Di salah satu penelitian, kata dia, mewajibkan tempat kerja yang bebas asap rokok dapat mengurangi tingkat konsumsi rokok hingga 29 persen.
"Selain itu, kampanye kesadaran bahaya rokok di berbagai media yang masif dan tegas seperti kampanye Truth Initiative di luar negeri, dapat menurunkan tingkat konsumsi rokok hingga 22 persen," ujar Andri.
Lihat Juga :
Setali tiga uang, Analis Senior Indonesia Strategic and Economic Action Institution Ronny P Sasmita menilai kenaikan tarif cukai tidak akan terlalu mempengaruhi konsumsi rokok.
Meski begitu, menurut dia belum ada angka pasti berapa persen penurunan pengguna rokok akibat kenaikan cukai dari tahun ke tahun.
"Jika pun ada, saya cukup yakin angkanya lebih kecil dibanding dengan pertumbuhan perokok baru, karena peningkatan jumlah orang dewasa setiap tahun," kata Ronny.
Ia menuturkan pada awalnya diasumsikan jika harga rokok semakin mahal karena kenaikan cukai yang terus menerus setiap tahun, maka insentif perokok untuk mengonsumsi rokok semakin berkurang. Pada akhirnya, mereka memutuskan berhenti untuk merokok.
Tapi dalam tataran praktiknya, tentu urusannya tidak sesederhana itu. Ronny berpendapat keterkaitan rokok dengan perokok lebih dari sekadar hubungan kecocokan harga.
Oleh karena itu, tekanan secara fiskal belum efektif dalam mengurangi konsumsi rokok. Dibutuhkan penelitian sosial ekonomi yang lebih mendalam terkait perilaku merokok masyarakat untuk mendapatkan insight yang lebih komprehensif.
Lihat Juga :
Ronny berpandangan kenaikan cukai yang berimbas pada tingginya harga malah membuat rokok menjadi salah satu kontributor inflasi dari tahun ke tahun. Apalagi, para perokok sulit untuk berhenti merokok.
Walhasil, semakin besar porsi pendapatan masyarakat yang terserap untuk membeli rokok. Akibat lanjutannya untuk kelas menengah ke bawah, daya beli mereka terhadap kebutuhan pokok dan kebutuhan sekunder lainya justru menurun.
"Sebab, karena sebagian pendapatannya harus menutup kenaikan harga rokok setiap tahun," imbuh Ronny.
Sama seperti Andri, Ronny pun berpandangan pemerintah bisa memakai instrumen lain yang dinilai mujarab menekan konsumsi rokok, seperti pembatasan aktivitas merokok di berbagai ruang publik.

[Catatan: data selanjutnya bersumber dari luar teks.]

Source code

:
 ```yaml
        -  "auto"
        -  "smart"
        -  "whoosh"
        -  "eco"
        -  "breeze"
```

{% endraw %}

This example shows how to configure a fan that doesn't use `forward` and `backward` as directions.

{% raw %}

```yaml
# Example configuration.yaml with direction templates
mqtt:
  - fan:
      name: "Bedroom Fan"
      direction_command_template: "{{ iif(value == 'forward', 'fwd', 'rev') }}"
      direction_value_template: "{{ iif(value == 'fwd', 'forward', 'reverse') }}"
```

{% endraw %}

Pemerintah juga bisa mengatur penjualan rokok hanya ke segmen umur tertentu, dengan pengawasan yang ketat. Selain itu, pemerintah juga memasifkan kampanye anti rokok.
Lihat Juga :
Meski begitu, Ronny menilai pemerintah bakal menimbang-menimbang untuk melakukan upaya-upaya tersebut. Pasalnya, bisa berimbas negatif juga pada penerimaan negara dari cukai dan bisa menyebabkan kontraksi pada industri rokok, yang berujung pada pemutusan hubungan kerja (PHK) dan sejenisnya.
"Saya kira pemerintah tak akan bertindak lebih jauh, karena relasi pemerintah dengan rokok tidaklah sederhana. Relasinya berupa relasi benci tapi rindu," ucap Ronny.

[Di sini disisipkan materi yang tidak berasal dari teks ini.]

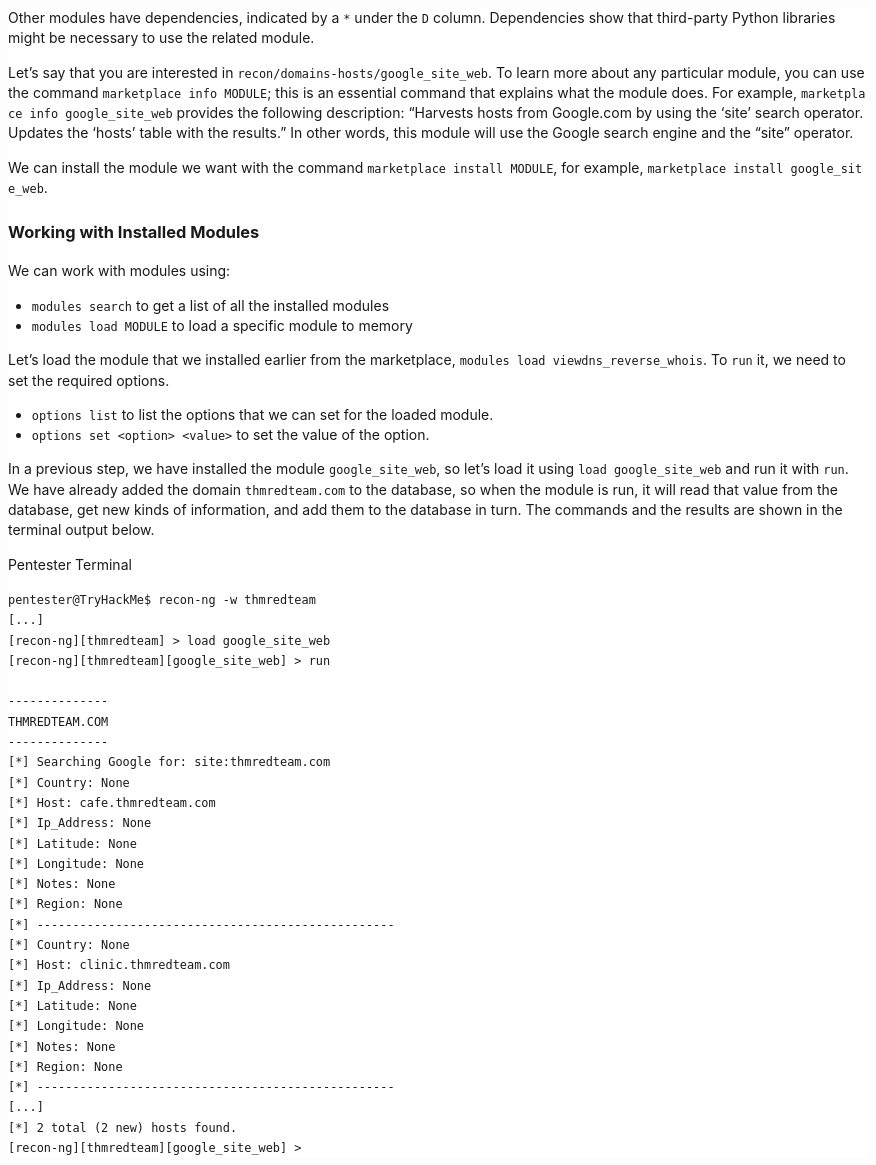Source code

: Other modules have dependencies, indicated by a `*` under the `D` column. Dependencies show that third-party Python libraries might be necessary to use the related module.

Let’s say that you are interested in `recon/domains-hosts/google_site_web`. To learn more about any particular module, you can use the command `marketplace info MODULE`; this is an essential command that explains what the module does. For example, `marketplace info google_site_web` provides the following description: “Harvests hosts from Google.com by using the ‘site’ search operator. Updates the ‘hosts’ table with the results.” In other words, this module will use the Google search engine and the “site” operator.

We can install the module we want with the command `marketplace install MODULE`, for example, `marketplace install google_site_web`.

### Working with Installed Modules

We can work with modules using:

- `modules search` to get a list of all the installed modules
- `modules load MODULE` to load a specific module to memory

Let’s load the module that we installed earlier from the marketplace, `modules load viewdns_reverse_whois`. To `run` it, we need to set the required options.

- `options list` to list the options that we can set for the loaded module.
- `options set <option> <value>` to set the value of the option.

In a previous step, we have installed the module `google_site_web`, so let’s load it using `load google_site_web` and run it with `run`. We have already added the domain `thmredteam.com` to the database, so when the module is run, it will read that value from the database, get new kinds of information, and add them to the database in turn. The commands and the results are shown in the terminal output below.

Pentester Terminal

```shell-session
pentester@TryHackMe$ recon-ng -w thmredteam
[...]
[recon-ng][thmredteam] > load google_site_web
[recon-ng][thmredteam][google_site_web] > run

--------------
THMREDTEAM.COM
--------------
[*] Searching Google for: site:thmredteam.com
[*] Country: None
[*] Host: cafe.thmredteam.com
[*] Ip_Address: None
[*] Latitude: None
[*] Longitude: None
[*] Notes: None
[*] Region: None
[*] --------------------------------------------------
[*] Country: None
[*] Host: clinic.thmredteam.com
[*] Ip_Address: None
[*] Latitude: None
[*] Longitude: None
[*] Notes: None
[*] Region: None
[*] --------------------------------------------------
[...]
[*] 2 total (2 new) hosts found.
[recon-ng][thmredteam][google_site_web] >
```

Penerimaan cukai rokok di Indonesia tidak sedikit. Lihat saja, berdasarkan data Kemenkeu realisasi setoran CHT mencapai Rp188,9 triliun sepanjang 1 Januari-12 Desember 2023.
Memang, angka tersebut turun 3,7 persen dibandingkan periode yang sama tahun sebelumnya. Namun, jika dilihat setoran CHIT terus meningkat signifikan dalam satu dekade terakhir.

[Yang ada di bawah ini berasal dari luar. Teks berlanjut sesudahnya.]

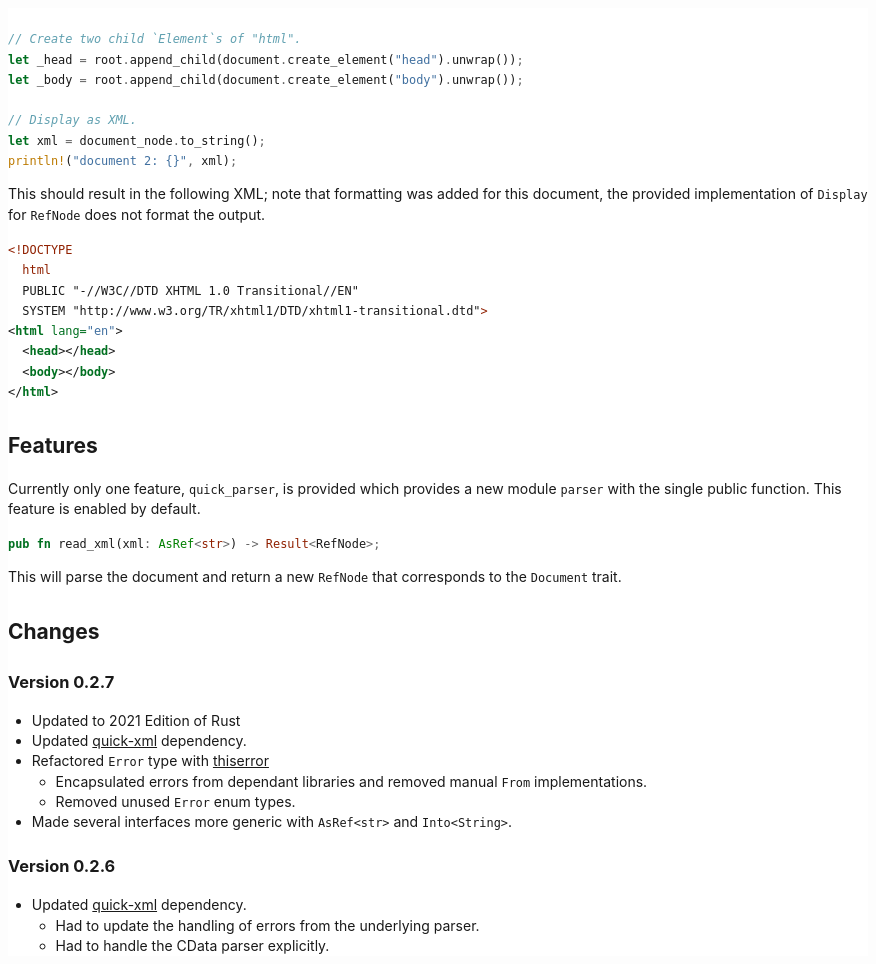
 ```rust

// Create two child `Element`s of "html".
let _head = root.append_child(document.create_element("head").unwrap());
let _body = root.append_child(document.create_element("body").unwrap());

// Display as XML.
let xml = document_node.to_string();
println!("document 2: {}", xml);
```

This should result in the following XML; note that formatting was added for this document, the provided
implementation of `Display` for `RefNode` does not format the output.

```xml
<!DOCTYPE
  html
  PUBLIC "-//W3C//DTD XHTML 1.0 Transitional//EN"
  SYSTEM "http://www.w3.org/TR/xhtml1/DTD/xhtml1-transitional.dtd">
<html lang="en">
  <head></head>
  <body></body>
</html>
```

## Features

Currently only one feature, `quick_parser`, is provided which provides a new module `parser` with the
single public function. This feature is enabled by default.

``` rust
pub fn read_xml(xml: AsRef<str>) -> Result<RefNode>;
```

This will parse the document and return a new `RefNode` that corresponds to the `Document` trait.

## Changes

### Version 0.2.7

* Updated to 2021 Edition of Rust
* Updated [quick-xml](https://crates.io/crates/quick-xml) dependency.
* Refactored `Error` type with [thiserror](https://crates.io/crates/thiserror)
  * Encapsulated errors from dependant libraries and removed manual `From` implementations.
  * Removed unused `Error` enum types.
* Made several interfaces more generic with `AsRef<str>` and `Into<String>`.

### Version 0.2.6

* Updated [quick-xml](https://crates.io/crates/quick-xml) dependency.
  * Had to update the handling of errors from the underlying parser.
  * Had to handle the CData parser explicitly.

Tercatat, pada 2014 penerimaan CHT mencapai Rp112,5 triliun. Angka tersebut terus naik hingga mencapai rekor tertinggi pada 2022, yakni Rp218,6 triliun.
Sementara untuk 2024 ini, Menteri Keuangan Sri Mulyani membidik penerimaan CHT senilai Rp230,4 triliun.
Lihat Juga :
Target tersebut sebagaimana tertuang dalam Peraturan Presiden (Perpres) Nomor 76 tahun 2023 tentang Rincian Anggaran Pendapatan dan Belanja Negara (APBN) Tahun Anggaran 2024.
Ronny mengatakan ada potensi fiskal yang besar dari industri rokok di satu sisi dan relasi sosial ekonomi di sisi lain. Dengan kata lain, industri rokok menjadi salah satu industri yang menyerap sangat banyak tenaga kerja serta memiliki multiplier effect ke sektor lainya.
"Karena itu, saya menduga, pemerintah akan terus menjadikan rokok sebagai sumber pendapatan dan penyedia tenaga kerja, sembari secara kontradiktif akan terus mengampanyekan imbas negatif dari rokok di ruang publik," ucap Ronny.